Provided information:
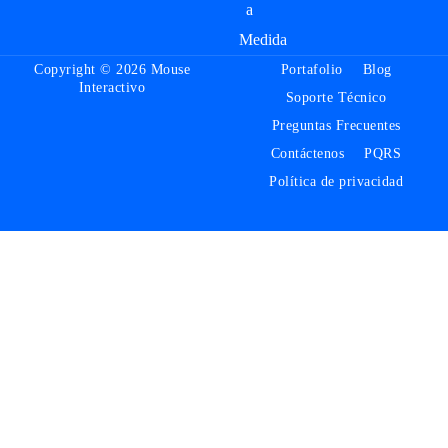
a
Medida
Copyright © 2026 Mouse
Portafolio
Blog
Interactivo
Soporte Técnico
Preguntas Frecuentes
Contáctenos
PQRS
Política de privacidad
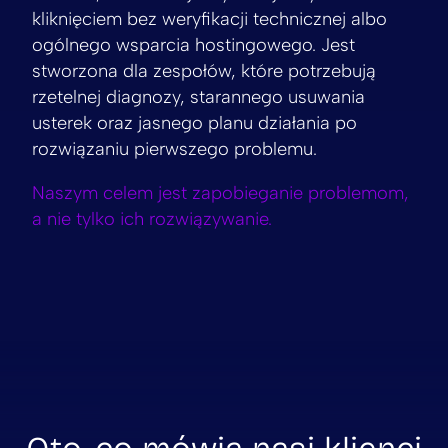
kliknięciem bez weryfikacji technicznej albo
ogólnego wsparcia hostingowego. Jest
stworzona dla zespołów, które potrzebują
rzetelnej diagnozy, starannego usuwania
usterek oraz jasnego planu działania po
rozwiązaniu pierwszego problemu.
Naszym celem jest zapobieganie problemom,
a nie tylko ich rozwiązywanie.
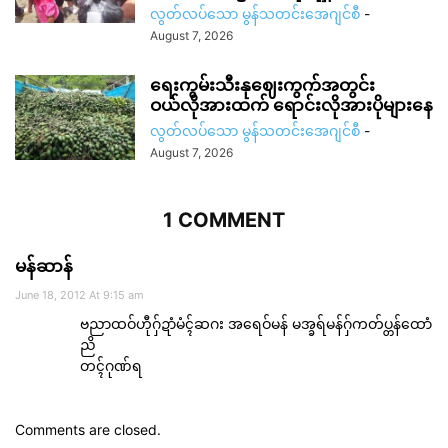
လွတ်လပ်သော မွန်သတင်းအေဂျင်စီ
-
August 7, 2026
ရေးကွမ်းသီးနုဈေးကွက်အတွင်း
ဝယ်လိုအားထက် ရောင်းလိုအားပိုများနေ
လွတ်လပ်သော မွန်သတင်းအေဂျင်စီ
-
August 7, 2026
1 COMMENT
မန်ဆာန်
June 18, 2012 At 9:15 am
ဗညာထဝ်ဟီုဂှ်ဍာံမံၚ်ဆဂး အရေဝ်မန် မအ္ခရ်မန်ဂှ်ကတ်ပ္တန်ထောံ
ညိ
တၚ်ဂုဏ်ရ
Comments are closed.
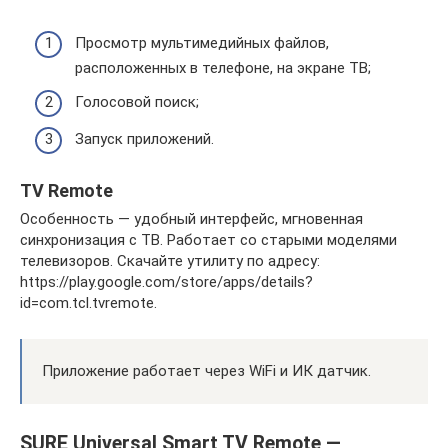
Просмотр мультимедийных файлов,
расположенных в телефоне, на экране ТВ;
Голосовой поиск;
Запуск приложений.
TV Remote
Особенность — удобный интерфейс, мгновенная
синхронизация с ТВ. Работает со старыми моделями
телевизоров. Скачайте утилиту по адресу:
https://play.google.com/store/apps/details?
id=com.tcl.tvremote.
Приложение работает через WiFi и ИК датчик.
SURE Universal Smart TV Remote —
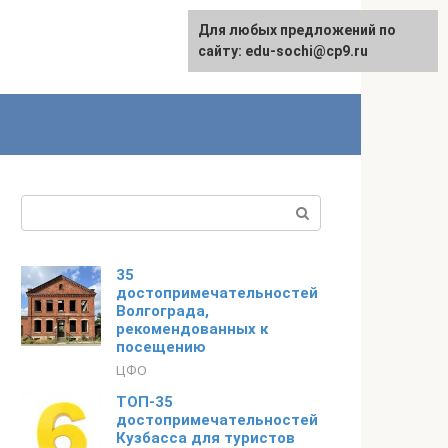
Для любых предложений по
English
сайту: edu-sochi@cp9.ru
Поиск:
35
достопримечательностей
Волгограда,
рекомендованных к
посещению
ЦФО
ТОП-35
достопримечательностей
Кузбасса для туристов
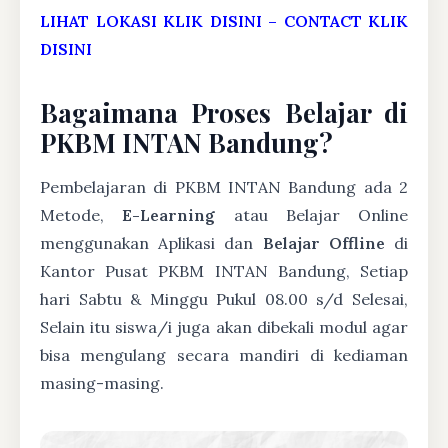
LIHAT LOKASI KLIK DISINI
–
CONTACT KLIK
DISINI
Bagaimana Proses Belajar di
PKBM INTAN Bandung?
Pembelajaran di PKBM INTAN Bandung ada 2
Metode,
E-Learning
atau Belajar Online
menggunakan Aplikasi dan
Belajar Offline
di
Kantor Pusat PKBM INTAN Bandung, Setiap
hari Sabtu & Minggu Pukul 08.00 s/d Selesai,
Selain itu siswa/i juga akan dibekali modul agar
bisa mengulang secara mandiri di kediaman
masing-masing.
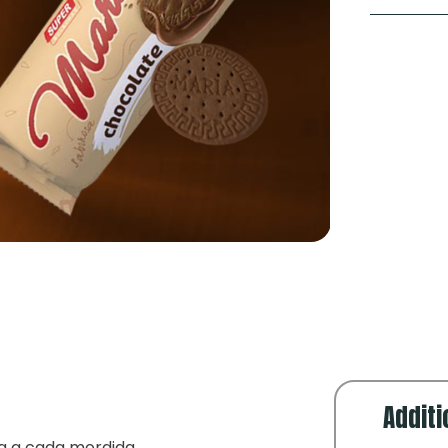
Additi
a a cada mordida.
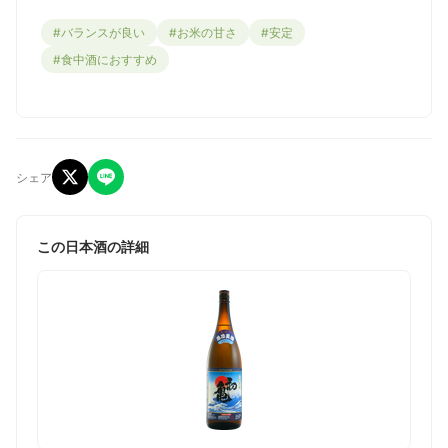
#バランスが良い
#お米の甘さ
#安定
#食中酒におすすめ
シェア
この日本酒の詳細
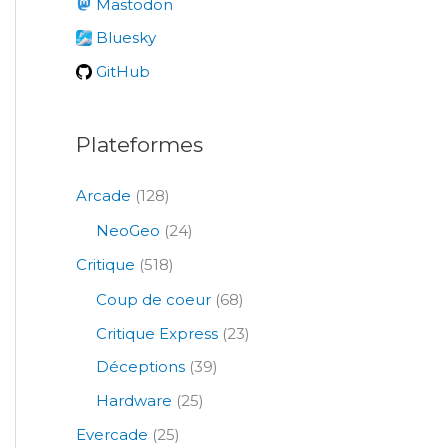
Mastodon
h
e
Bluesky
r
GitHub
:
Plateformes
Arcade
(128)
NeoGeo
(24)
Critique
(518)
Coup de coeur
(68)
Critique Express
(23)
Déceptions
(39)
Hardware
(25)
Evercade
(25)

Task objective: Pull out every line of the material that contains the string "INTAN", matching its case exactly.

Reply to the task:
PKBM INTAN Bandung?
Pembelajaran di PKBM INTAN Bandung ada 2
Kantor Pusat PKBM INTAN Bandung, Setiap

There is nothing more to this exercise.